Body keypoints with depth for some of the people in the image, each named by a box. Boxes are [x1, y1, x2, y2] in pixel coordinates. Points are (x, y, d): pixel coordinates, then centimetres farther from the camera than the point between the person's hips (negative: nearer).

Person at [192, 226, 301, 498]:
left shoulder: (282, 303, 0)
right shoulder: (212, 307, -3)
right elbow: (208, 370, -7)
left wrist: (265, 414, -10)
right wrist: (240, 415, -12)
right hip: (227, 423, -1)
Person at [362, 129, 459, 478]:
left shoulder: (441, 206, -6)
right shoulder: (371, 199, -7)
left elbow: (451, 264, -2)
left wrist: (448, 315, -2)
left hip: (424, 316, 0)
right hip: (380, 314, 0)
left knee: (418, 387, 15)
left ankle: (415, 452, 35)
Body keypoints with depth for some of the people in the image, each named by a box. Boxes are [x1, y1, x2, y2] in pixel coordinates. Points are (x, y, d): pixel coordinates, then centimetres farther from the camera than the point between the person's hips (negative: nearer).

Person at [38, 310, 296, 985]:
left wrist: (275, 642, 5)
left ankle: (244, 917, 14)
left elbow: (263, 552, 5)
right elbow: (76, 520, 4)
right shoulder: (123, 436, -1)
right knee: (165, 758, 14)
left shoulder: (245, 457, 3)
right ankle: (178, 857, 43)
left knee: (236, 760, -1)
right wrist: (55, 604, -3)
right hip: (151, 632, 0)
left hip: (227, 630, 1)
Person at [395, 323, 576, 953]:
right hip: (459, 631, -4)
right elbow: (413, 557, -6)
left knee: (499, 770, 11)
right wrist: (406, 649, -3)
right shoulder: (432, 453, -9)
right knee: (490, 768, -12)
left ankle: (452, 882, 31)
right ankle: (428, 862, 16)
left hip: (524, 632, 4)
....................
Problem details → Rewrite every line of the data above as a single numbered list, skipping the blank lines.

Solution →
1. Body keypoints with depth for some of the people in the image, each named by a box. Boxes are [x1, y1, x2, y2] in pixel coordinates. Points are (x, y, d): pixel coordinates, then centimetres farther from the camera than the point between the person's hips (negative: nearer).
2. Person at [192, 226, 301, 498]:
3. left shoulder: (282, 303, 0)
4. right shoulder: (212, 307, -3)
5. right elbow: (208, 370, -7)
6. left wrist: (265, 414, -10)
7. right wrist: (240, 415, -12)
8. right hip: (227, 423, -1)
9. Person at [362, 129, 459, 478]:
10. left shoulder: (441, 206, -6)
11. right shoulder: (371, 199, -7)
12. left elbow: (451, 264, -2)
13. left wrist: (448, 315, -2)
14. left hip: (424, 316, 0)
15. right hip: (380, 314, 0)
16. left knee: (418, 387, 15)
17. left ankle: (415, 452, 35)
18. Body keypoints with depth for some of the people in the image, each named by a box. Boxes are [x1, y1, x2, y2] in pixel coordinates. Points are (x, y, d): pixel coordinates, then centimetres farther from the camera than the point between the person's hips (negative: nearer).
19. Person at [38, 310, 296, 985]:
20. left wrist: (275, 642, 5)
21. left ankle: (244, 917, 14)
22. left elbow: (263, 552, 5)
23. right elbow: (76, 520, 4)
24. right shoulder: (123, 436, -1)
25. right knee: (165, 758, 14)
26. left shoulder: (245, 457, 3)
27. right ankle: (178, 857, 43)
28. left knee: (236, 760, -1)
29. right wrist: (55, 604, -3)
30. right hip: (151, 632, 0)
31. left hip: (227, 630, 1)
32. Person at [395, 323, 576, 953]:
33. right hip: (459, 631, -4)
34. right elbow: (413, 557, -6)
35. left knee: (499, 770, 11)
36. right wrist: (406, 649, -3)
37. right shoulder: (432, 453, -9)
38. right knee: (490, 768, -12)
39. left ankle: (452, 882, 31)
40. right ankle: (428, 862, 16)
41. left hip: (524, 632, 4)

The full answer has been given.